A tireless advocate
Australian journalist, editor and businesswoman Ita Buttrose has been Patron of Macular Disease Foundation Australia since 2005.
Ita was awarded the nation’s highest distinction – a Companion of the Order of Australia (AC) – in the 2019 Queen’s Birthday honours.
She was Australian of the Year (2013); is an Officer of the Order of the British Empire (OBE, awarded 1979) and an Officer of the Order of Australia (AO, awarded 1988).
Ita is the current Chair of the Australian Broadcasting Corporation.
A family history
As Ita always says, her connection to macular disease is personal. Ita’s late father, Charlie Buttrose, had age-related macular degeneration (AMD). Three of his siblings also had it, including the youngest, her Uncle Gerald.
“My father was in his mid-80s when he lost his central vision to macular degeneration. It changed his life. As a journalist and author he had always started his day reading a couple of newspapers. Suddenly this was no longer possible.
“As a journalist and author myself I couldn’t imagine not being able to ever read again. I was as devastated about Dad’s fate as he was.
I get my macula checked every year. I never take anything about my vision for granted.
“Fortunately, Uncle Gerald’s sight has been saved with the help of treatment for wet (neovascular) age-related macular degeneration (wet AMD). This has been a major breakthrough in the management of the disease and my uncle’s doctor has been able to stabilise his vision.
“If only this treatment had been around to help Dad, how happier the last years of his life would have been.”
“One thing I have noticed is how few people know that a family history of the disease brings with it a high risk of macular degeneration. When I tell them that I have a 50 per cent chance of getting it too, most people are usually shocked. I get regular exercise, watch my weight and follow the eating program recommended by MDFA.
“I get my macula checked annually and when my ophthalmic surgeon tells me my macula is in pristine condition his words are music to my ears!”
Since becoming Patron, Ita has used her profile to raise awareness about macular disease.
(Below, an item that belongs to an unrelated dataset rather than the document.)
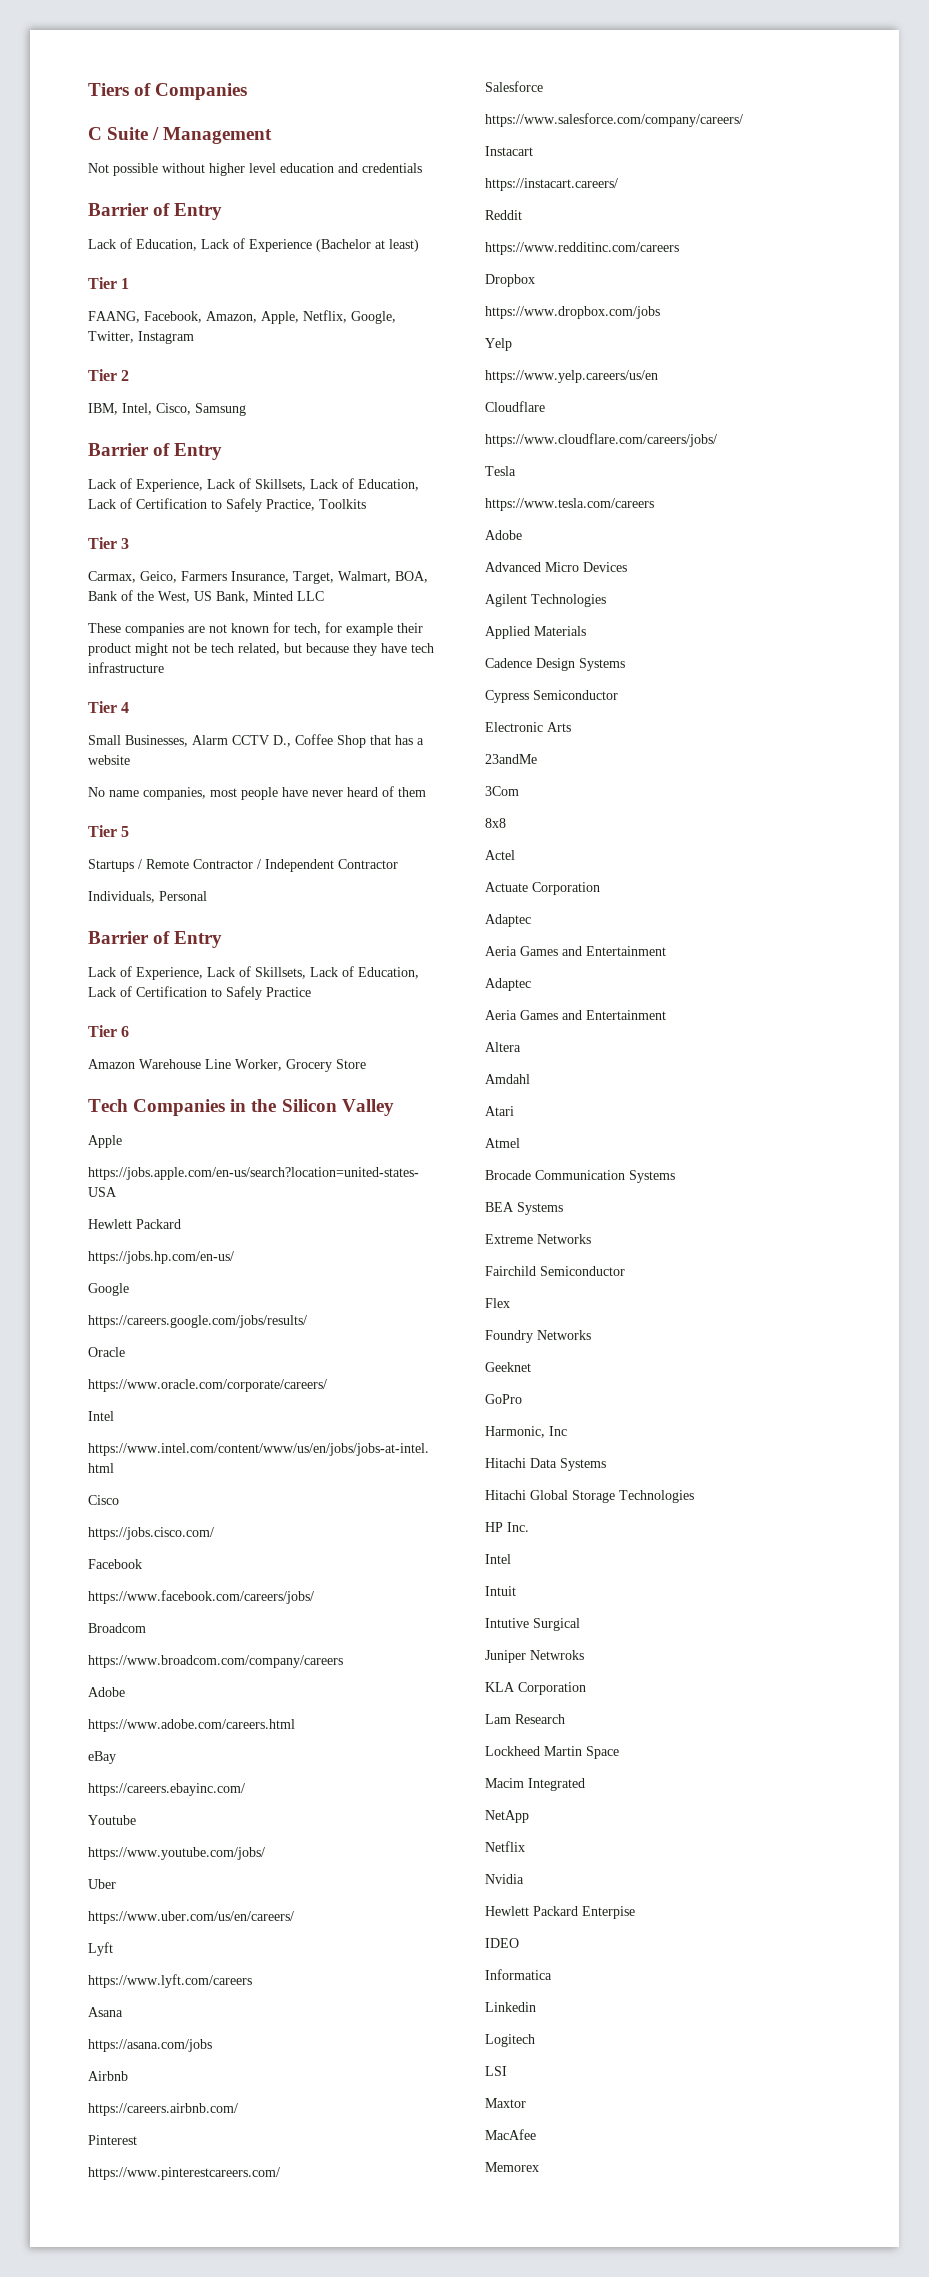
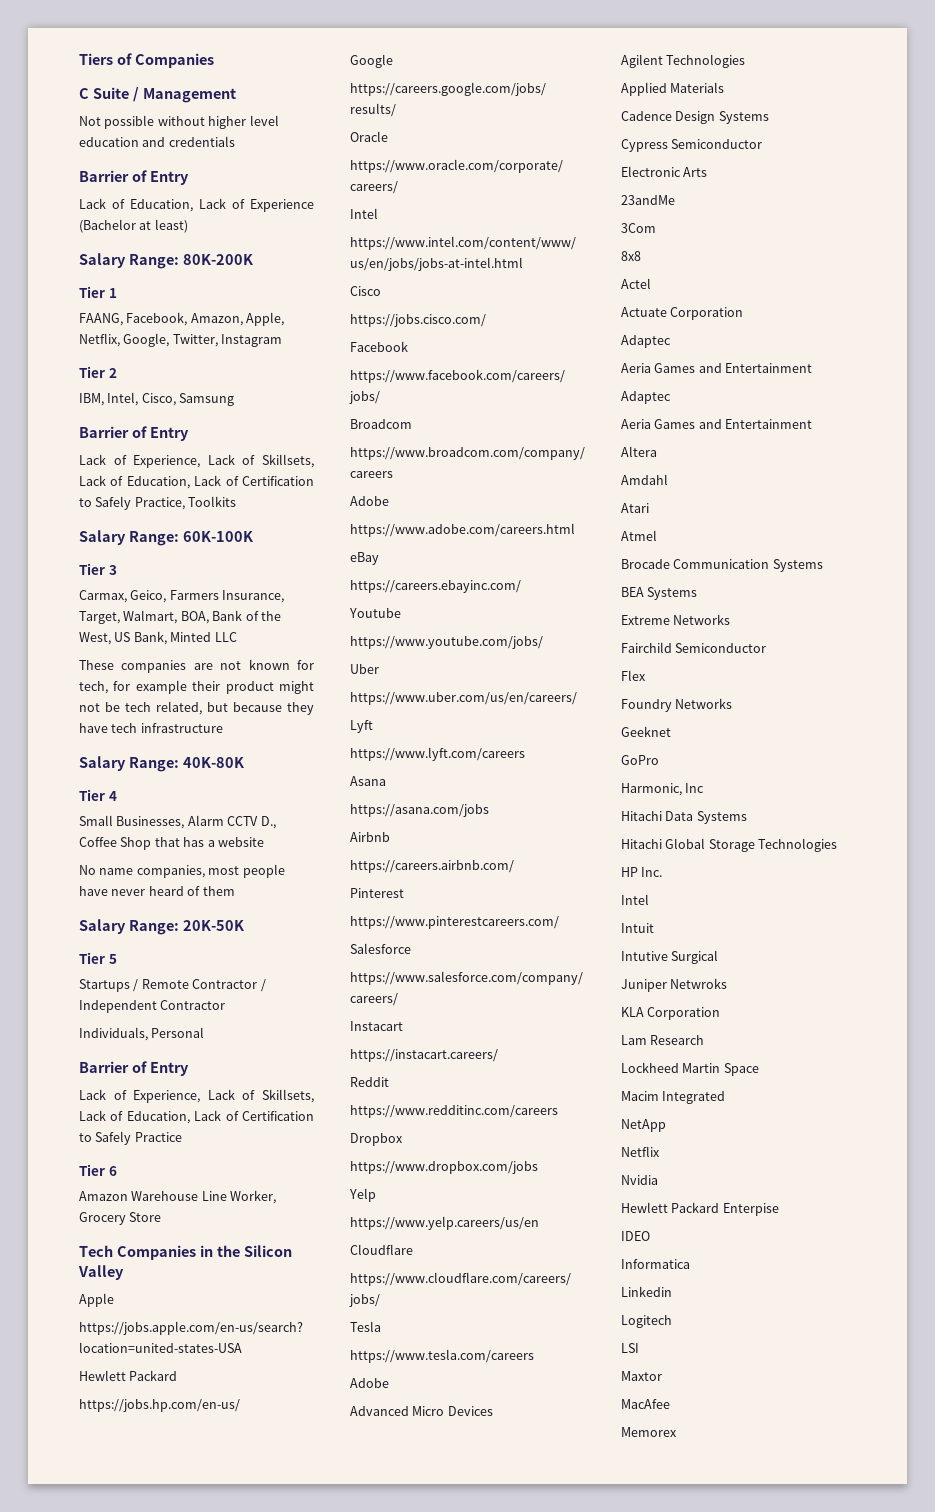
(419, 245) none -> [79,253,253,269] // Salary Range: 80K-200K
(366, 504) none -> [79,530,253,546] // Salary Range: 60K-100K
(164, 667) none -> [79,756,244,772] // Salary Range: 40K-80K
(426, 792) none -> [79,919,244,935] // Salary Range: 20K-50K

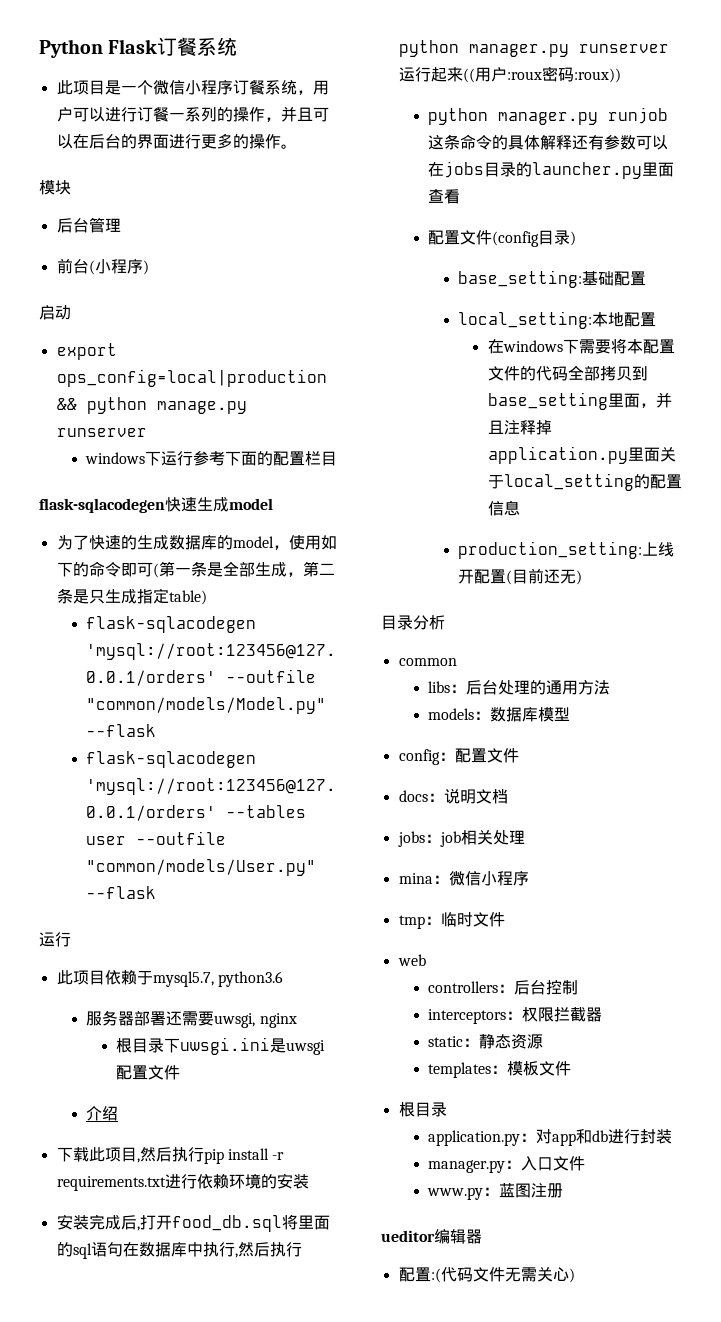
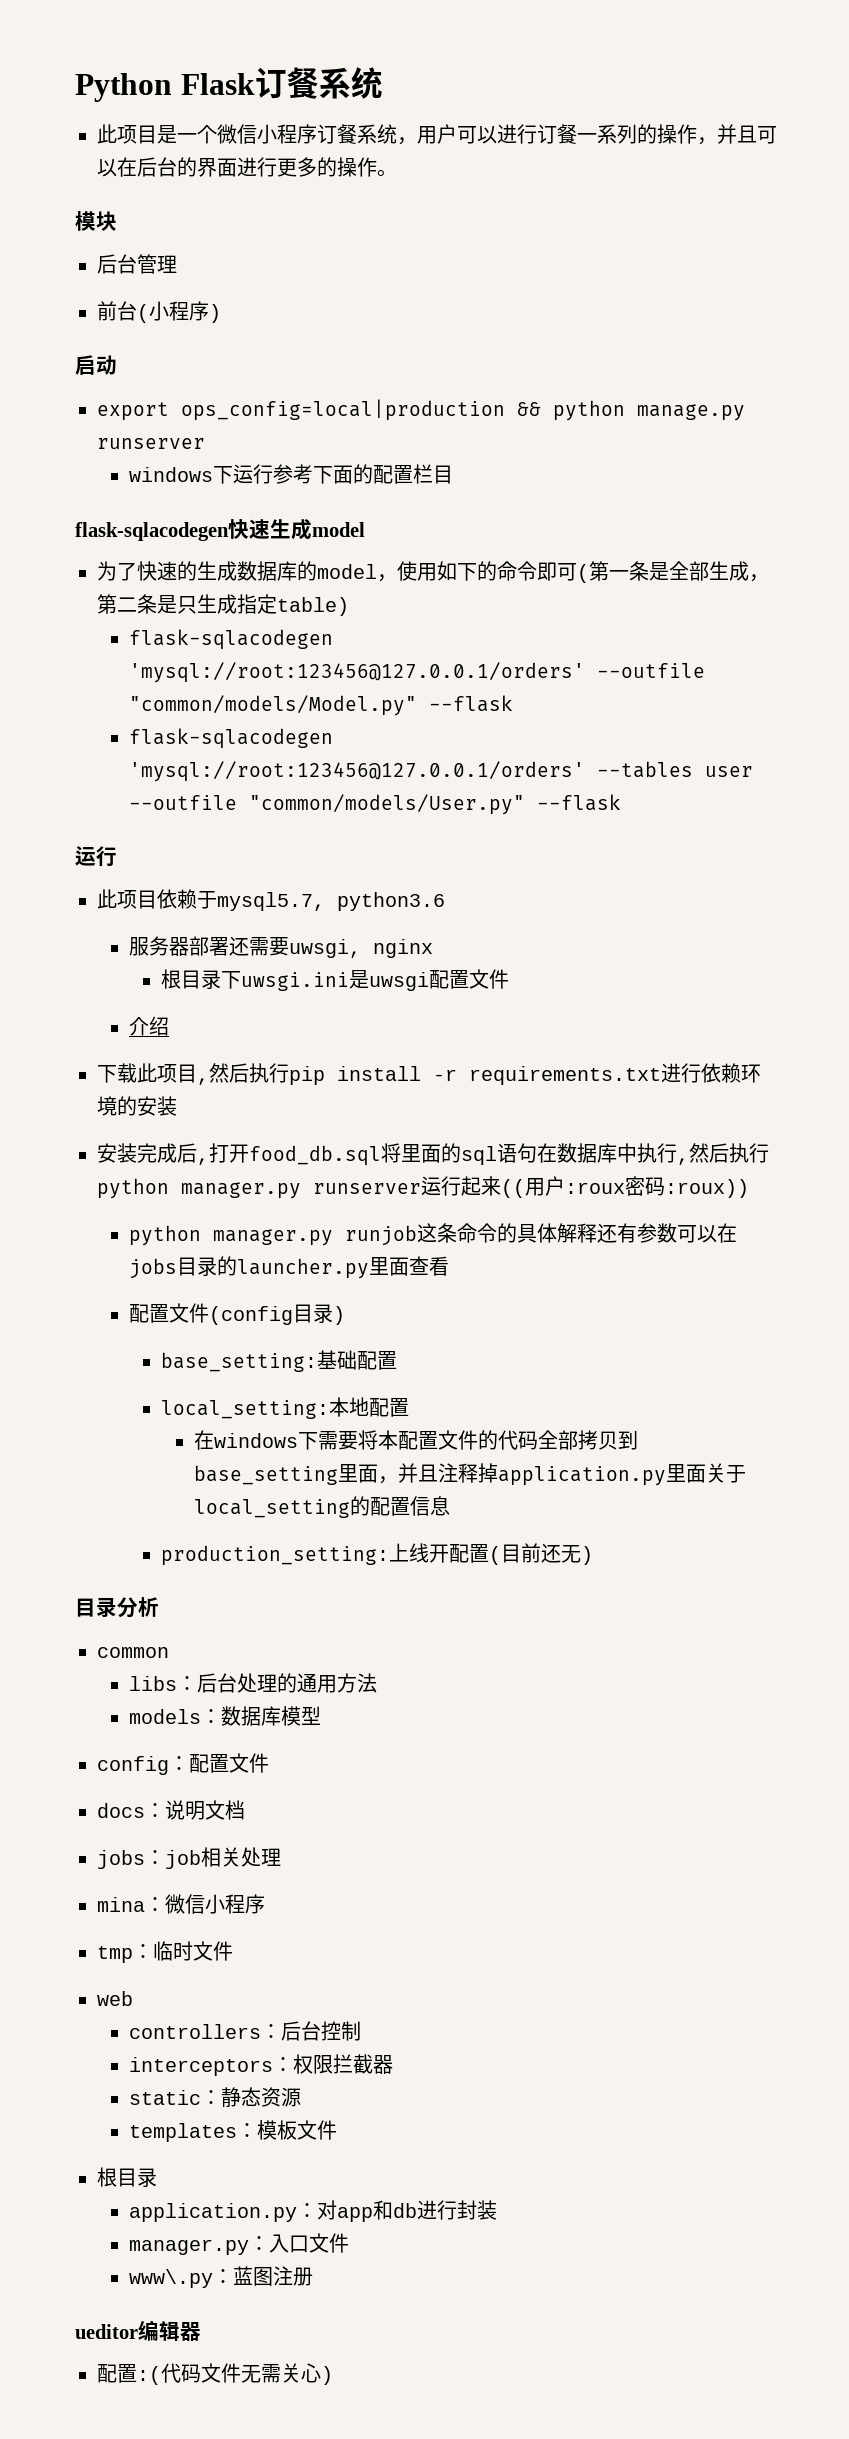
[427,1187,484,1200] www.py -> [129,2269,214,2288] www\.py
She is always a prominent voice during our Macula Month campaigns.
In 2014, MDFA published a cookbook ‘Eating for Eye Health’ written by Ita and chef Vanessa Jones.
The ‘Eating for Eye Health’ cookbook contains 90 recipes, carefully selected to ensure that good health is achieved without sacrificing great tasting food.
I’m passionate about making sure all Australians know that to a significant degree, they can eat away their risk of developing age-related macular degeneration.
‘See My World’ Podcast
In 2019, MDFA launched its first podcast, with Ita as interviewer. ‘Jean’s Genes’ is a heartbreakingly raw conversation between Ita and MDFA Ambassador Jean Kittson. The pair discuss Jean’s journey as a carer to her parents who live with macular disease.
A calm voice in a time of crisis
In 2020 Ita once again demonstrated her unwavering commitment to the macular disease community. When the coronavirus pandemic prompted lockdowns in Australia, ophthalmologists reported a dramatic increase in the number of patients cancelling urgent, sight-saving treatment.
She urged Australians requiring treatment for wet (neovascular) age-related macular degeneration, diabetic macular oedema and other macular conditions to attend their regular eye appointments.
“I understand that some people might be concerned about leaving their homes to get treatments,” Ita said, “but I can assure everyone that clinics are sterile environments and stringent clinical guidelines have been put in place to ensure people’s safety.
“Whether you’re at home or living in aged care, these eye injections are vitally important to preserving sight.
“Let’s make sure we all see each other on the other side of COVID-19.”